If this is your situation, may not make sense to worry about converting the LLC to LLC-S.
Hi @Lucky B.
1. IF, you needed to elect an S-corp classification you would submit Form 8832.
2. This question is hard to answer for your specific situation without knowing how much you earn on your regular job. @Dave Toelkes did a good job with his explanation.
3. The short and simple answer is No. You will transfer the property to the LLC, make the proper adjustments on the books for the initial asset recording then continue to depreciate for the remaining useful life.
@Senica Evans you may want to double check the forms you are recommending.
@Lucky B. If you are an LLC with a single member, you are by default classified as a sole proprietorship for federal tax purposes, and as such, there is no need to file Form 8832. Rather, you can make an S election by filing Form 2553. Moreover, if you elect to be taxed as a corporation on Form 8832, you are electing to be taxed as a C-Corp, not an S-Corp, and further reporting requirements would be involved to elect S-Corp status.

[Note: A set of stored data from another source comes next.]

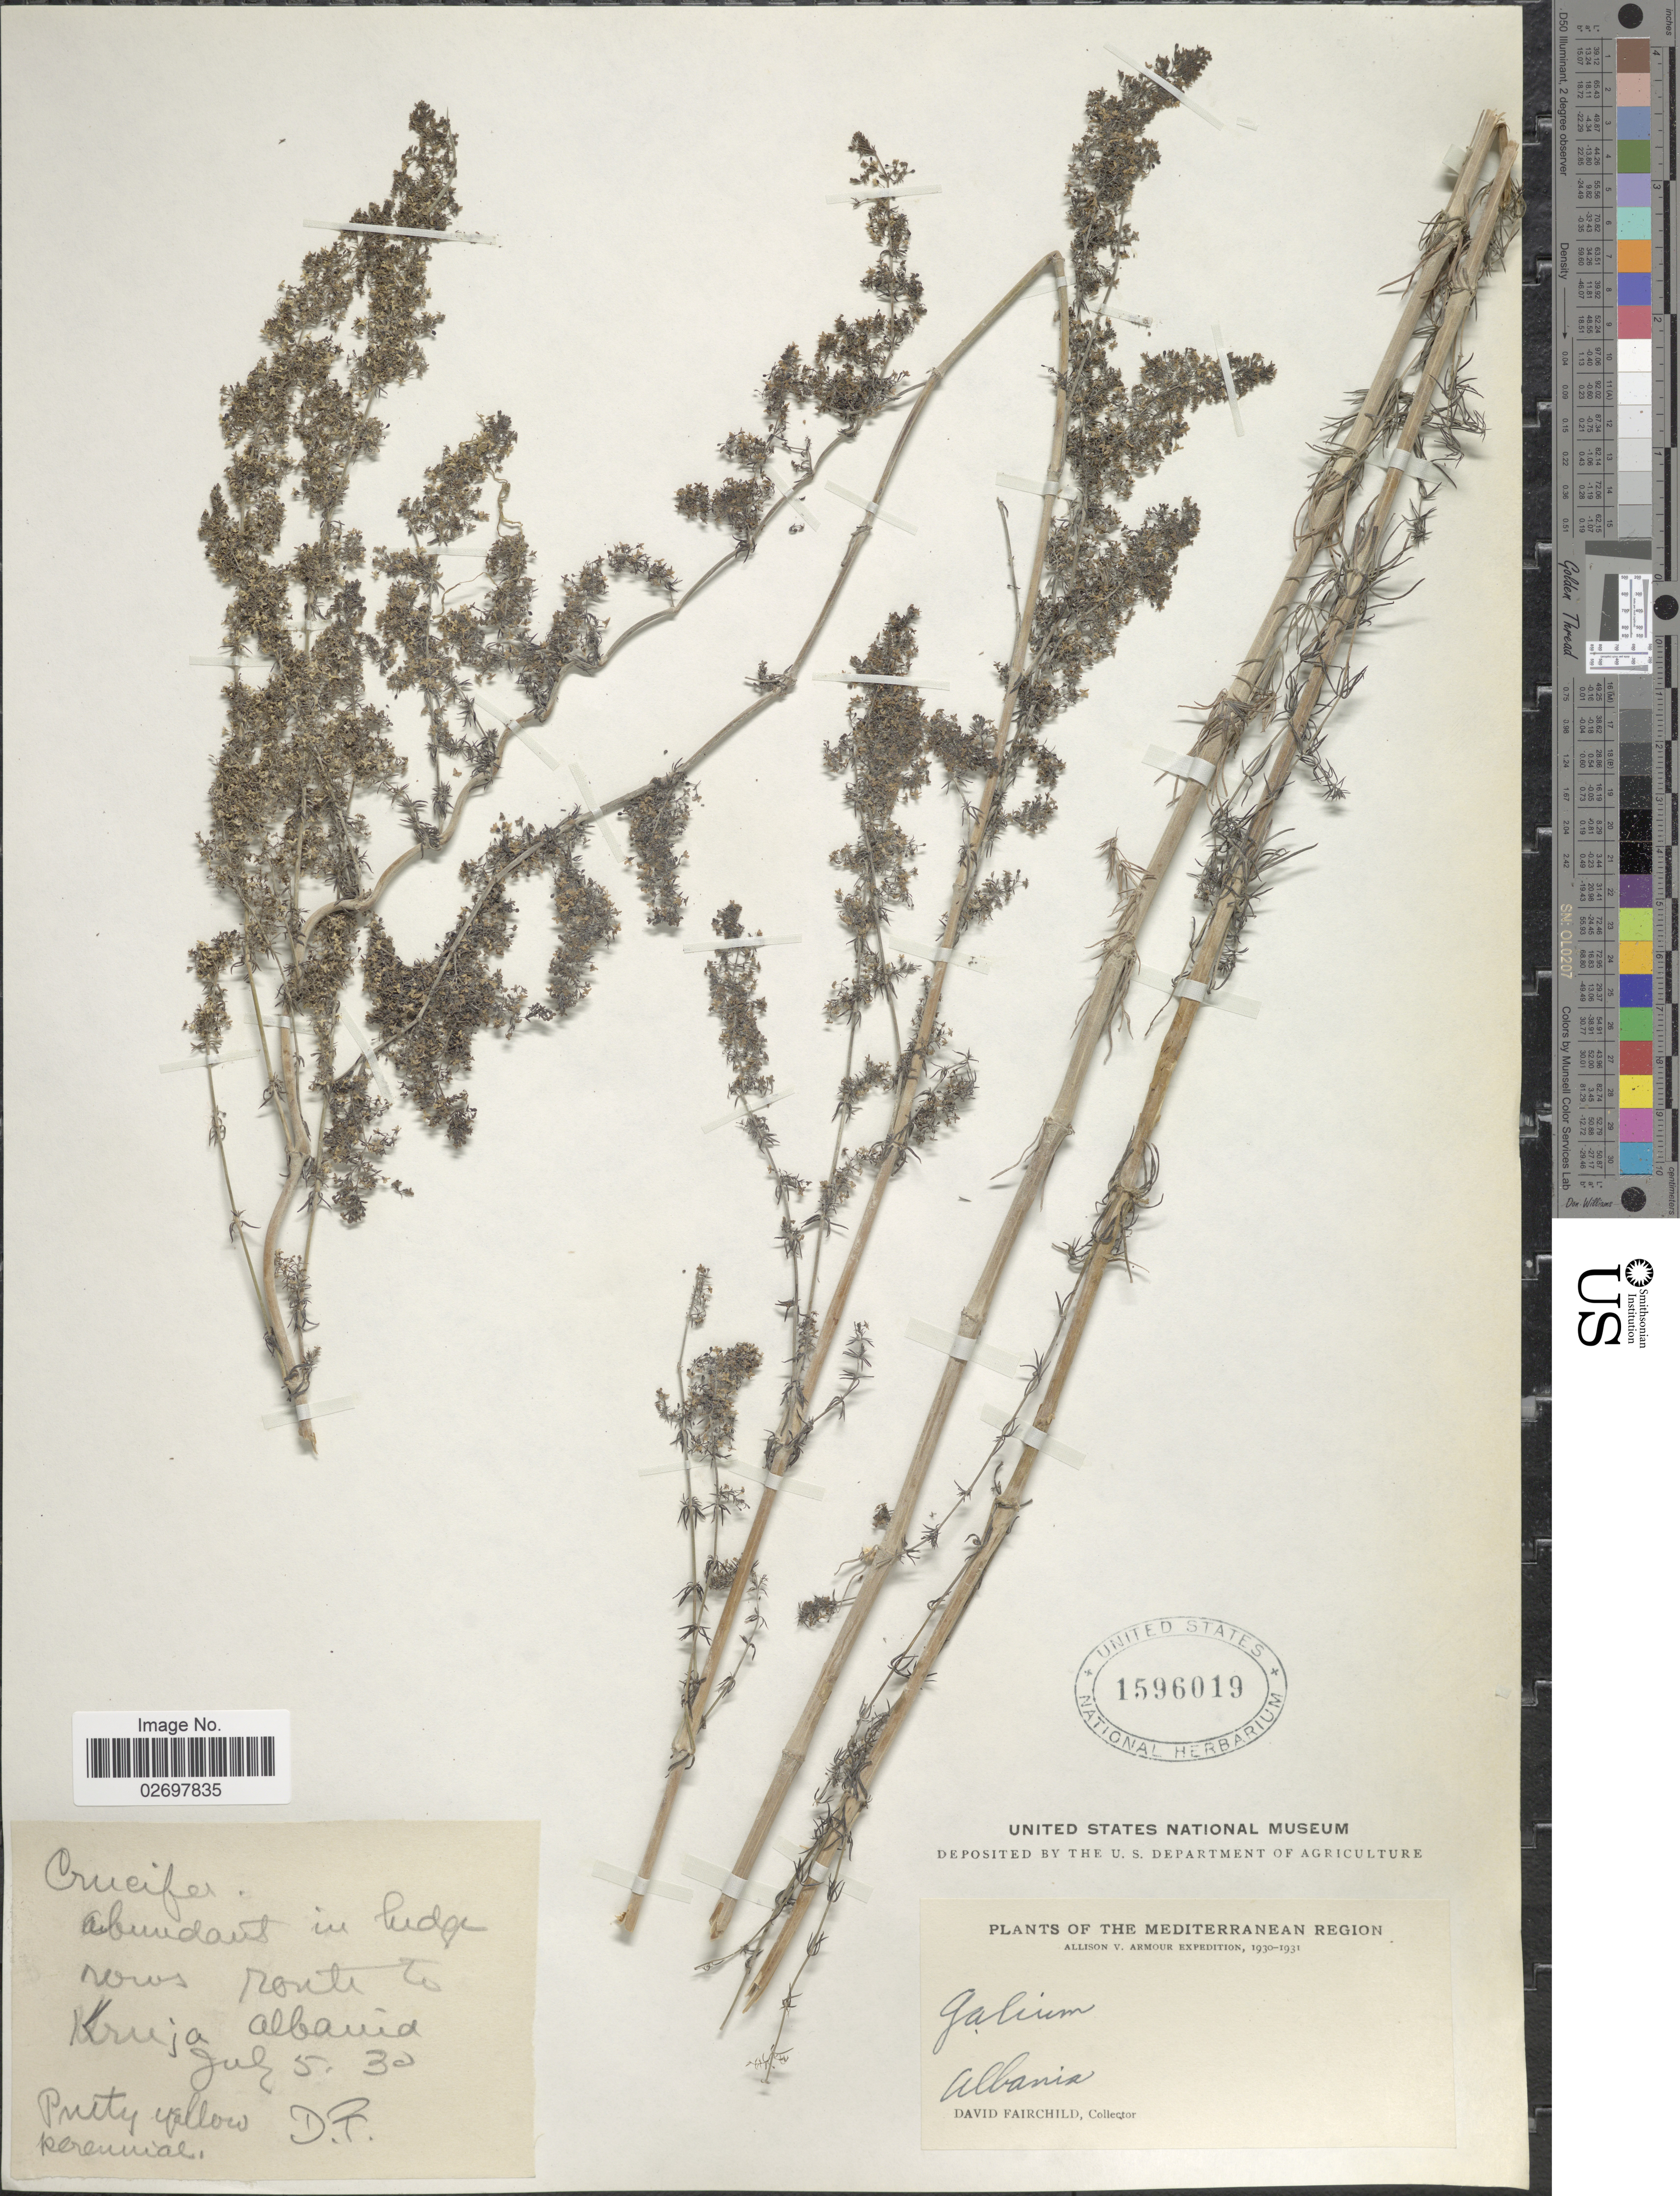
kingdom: Plantae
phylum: Tracheophyta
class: Magnoliopsida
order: Gentianales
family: Rubiaceae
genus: Galium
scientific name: Galium sp.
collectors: D. Fairchild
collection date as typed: Transcribed d/m/y: 5/7/30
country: Albania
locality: The Mediterranean Region, Albania, Kruja Albania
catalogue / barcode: US 1596019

You need to file Form 2553 within 75 days of the beginning of the entity's tax (fiscal) year, otherwise a late filing in the current year will be effective for the following tax year.
So when did you establish your LLC?
Thanks @Brandon Hall , I was mistaken in saying Form 8832 when it is in fact Form 2553. For a C-Corporation classification, Form 8832 would be used while an S-Corporation classification would use Form 2553.
Guess I shouldn't be posting at 5:30 in the morning.